Müslümanları çekip çeviren temsilci, reis durumundaki zevatın ufuklarının çok geniş olması gerekir; onlar tarihe, bugüne, yarına üç yüz altmış dereceden bakabilmelidir.
Eskiden çocukluğumda ve gençliğimde İstanbul’da at arabası çoktu. Atların sağ ve sol gözlerinin iki yanında etrafına görmelerine engel olacak deriden bir tür gözlükler vardı. Sadece önlerini görebilirlerdi.
Müslümanların bakış açısını daraltan at gözlüklerinden biri cemaat, tarikat, hizip, fırka, grup, sekt, parça taassubu, militanlığı ve holiganlığıdır. Sık sık tekrarlıyorum. Bendeniz hayırlı cemaatlere, tarikatlara, meşreplere karşı değilim. Cemaatçiliğe, tarikatçılığa, meşrep fanatizmine karşıyım.
Ufuk darlığının ikinci sebebi genel kültür ve sanat konusundaki yetersizliklerdir. Beş milyon lira harcayarak büyük bir cami inşa ediyorlar ve bina mimarlık sanatı bakımından güzel olmuyor; beğenilmiyor, çirkin oluyor, tenkide uğruyor. Bunun sebebi kültürsüzlük ve sanatsızlıktır. Beş milyon liraya şöyle bir cami yapılabilir:
Ya çok güzel harika bir cami… Ya eskiden yapılmış güzel bir caminin taklidi… Yahut pek sıradan bir cami. Sanatsız, çirkin bir bina. Bakanın morali ve gözleri bozuluyor.
Aynı parayla güzel cami de yaptırılabilir, çirkin cami de… Sadece parayla iş bitmiyor; kültür lazım, sanat lazım, ufuk genişliği lazım. “Altın oranı” (l,618) bilmeyenlerin cami yaptırmaması lazım.
İstişare eden (bilenlere danışan) kimselerin ufukları geniş olur. Peygamberimiz (salat ve selam olsun Ona) “İstişare etmeyen pişman olur” buyurmuşlardır.
Müslümanları çekip çeviren, onlara önderlik eden, yol gösteren, plan ve program yapan, hizmet eden muhterem zevatın tarihe, hale, istikbale Galata Kulesi’nin zemininden değil, tepesinden, hatta bir uçağa veya helikoptere binerek göklerden bakması gerekir.
Maziyi ve tarihi iyi bilmeyenler bugünkü durumu anlayıp değerlendiremezler, onların istikbali de parlak olmaz.
Müslümanların elinde ilim irfan, hikmet kaynakları vardır: Kur’ân, Sünnet, Şeriat.

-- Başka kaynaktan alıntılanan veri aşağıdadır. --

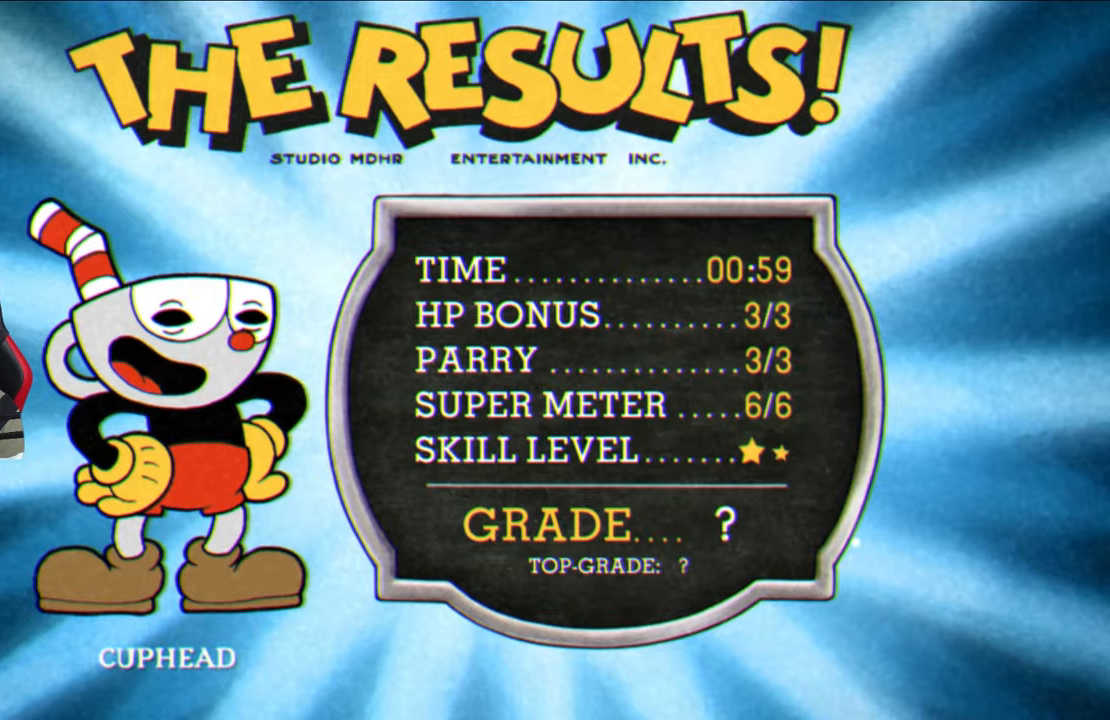
{"buttons": [], "left_stick": "center", "right_stick": "center", "events": []}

Ufku dar olanlar Kur’ândan çok az yararlanabilir… Sünnetten de gereği gibi yararlanamazlar…
İki türlü Türkçe vardır: Biri, birkaç yüz kelime ile kullanılan günlük iletişim, çarşı pazar Türkçesi.

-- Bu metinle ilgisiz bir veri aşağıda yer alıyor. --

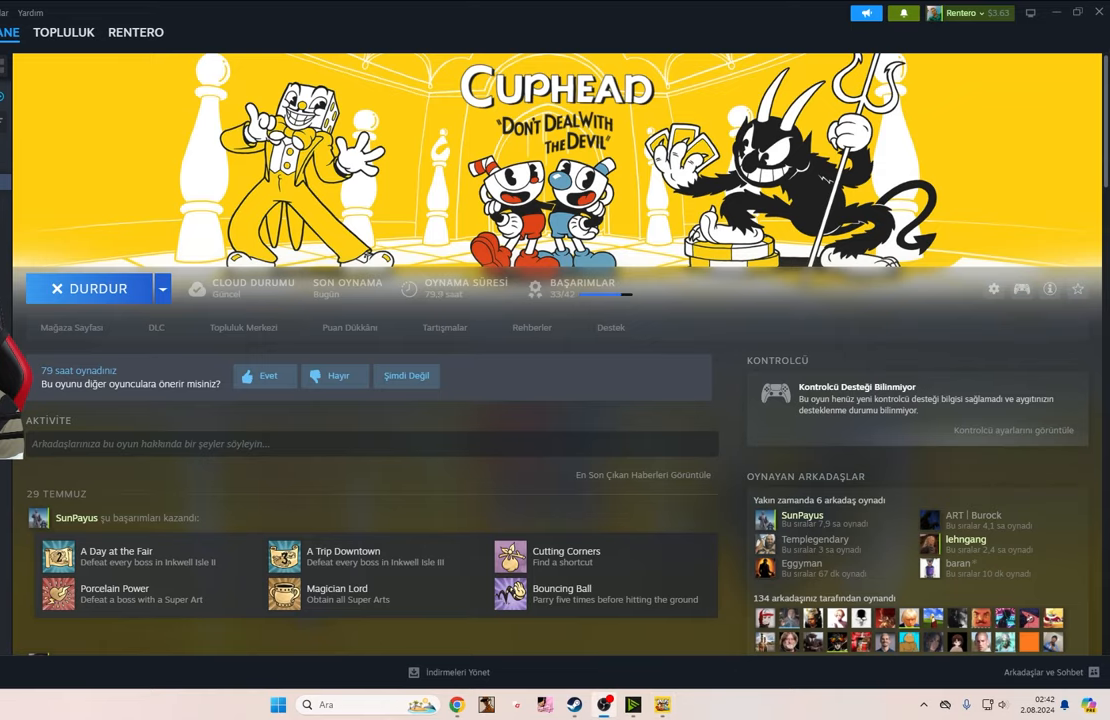
{"buttons": [], "left_stick": "center", "right_stick": "center", "events": []}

İkinci Türkçe konuşulmaz, yazılıdır. Zengin, edebî Türkçe. Bu Türkçe’yi iyi bilmeyenlerin ufukları geniş olamaz. Bir Müslüman aydının, rehberin, idarecinin, reisin Türkçesi çok kuvvetli olmalıdır. Dünyada Hazret-i Âdem’den (aleyhisselam) bu yana gelmiş geçmiş ve Kıyamet kopuncaya kadar gelecek olan insanların ufku en geniş olanı, en âlimi, en hikmetlisi, en fazılı, en uzak görüşlüsü, en bilgesi Resulullah Efendimizdir (Salat ve Selam olsun Ona). Onun bu aydınlığından yararlanabilmek için; icazetli varislerinin, vekillerinin, halifelerinin rehberliğine başvurmak gerekir.

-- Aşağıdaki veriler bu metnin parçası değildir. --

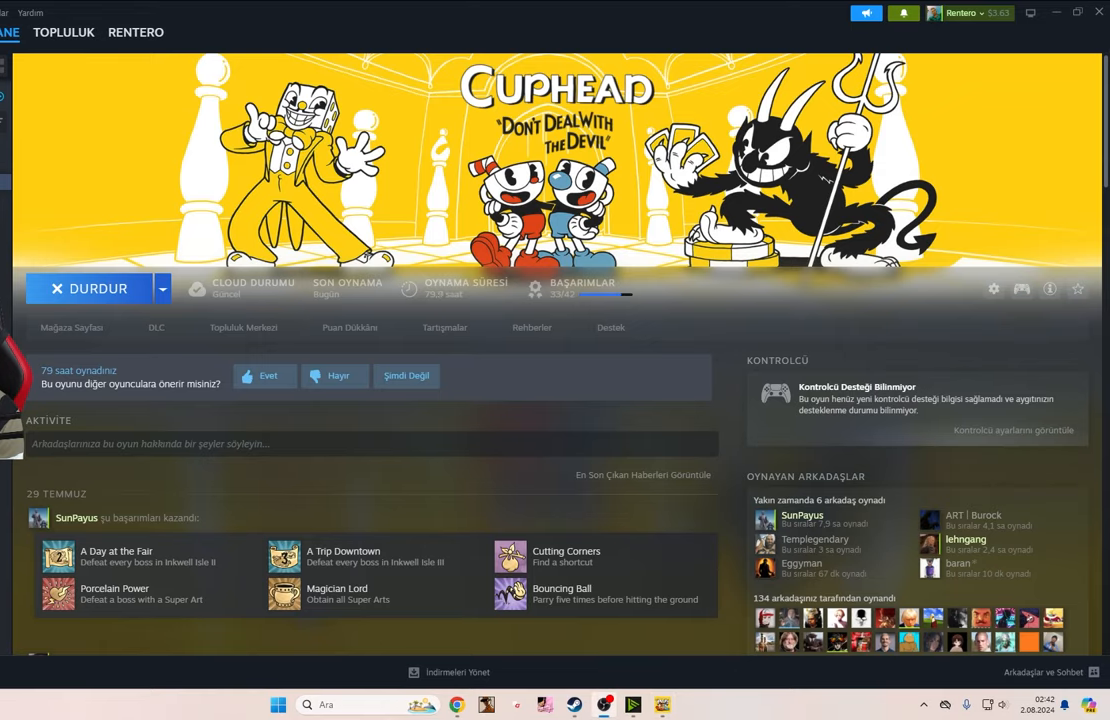
{"buttons": [], "left_stick": "center", "right_stick": "center", "events": []}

Aklını geliştirmek isteyenler iki şeyi yakalamak zorundadır:
1. İslâm’ı doğru şekilde bilecek… 2. Genel kültür sahibi olacak.
Bundan bin sene önce Orta Doğu’da yaşayan insanların Çin’le irtibatları yoktu. Bugün İstanbul’dan uçağa biniyorsun on küsur saat sonra Pekin’desin. Dünya küçülmüştür. Genel kültür açısından bu küçülen dünyaya tepeden bakmayanlar geniş ufuklu olamazlar.
“Ben Müslüman’ım Singapur’dan bana ne!.. Norveç Avrupa Birliği’ne girmemiş, dünyanın belki de en medenî ve dünya işleri bakımından en düzgün ülkesi imiş, bana ne!.. Tayvan Adası’ndaki yirmi küsur milyon nüfusu olan Milliyetçi Çin Devleti altı yüz bin kişilik bir ordu beslemesine rağmen bir milyar üç yüz milyon nüfuslu dev kıt’a Çin’ine kafa tutabiliyor, harika iktisadî başarılara imza atabiliyormuş, bundan da bana ne!..” diyemez bir İslâm rehberi. Derse hem kendisi hem bağlıları dar ufuklu olurlar.
Bir İslâm toplumunda herkesin geniş ufuklu, uzak görüşlü; dünü, bugünü, yarını bilen insanlar olması gerekmez. İdarecilerin, rehberlerin, reis ve kaidlerin böyle olması gerekir.
Resulullah Efendimiz bundan bin dört yüz sene önce bugünle ilgili birçok gerçekleri görmüş ve mucizevî şekilde bize haber vermiştir. Onun yolundan ve izinden giden bizlerin cahil kalmaya, gafil olmaya, dar ufuklara sıkışıp kalmaya hakkımız yoktur.
Bize olan olmuş, bari çocuklarımızın yeterli miktarını geniş ufuklu, İslâm’ı doğru bilen, genel kültürlü, uzak görüşlü, bilge Müslümanlar olarak yetiştirelim.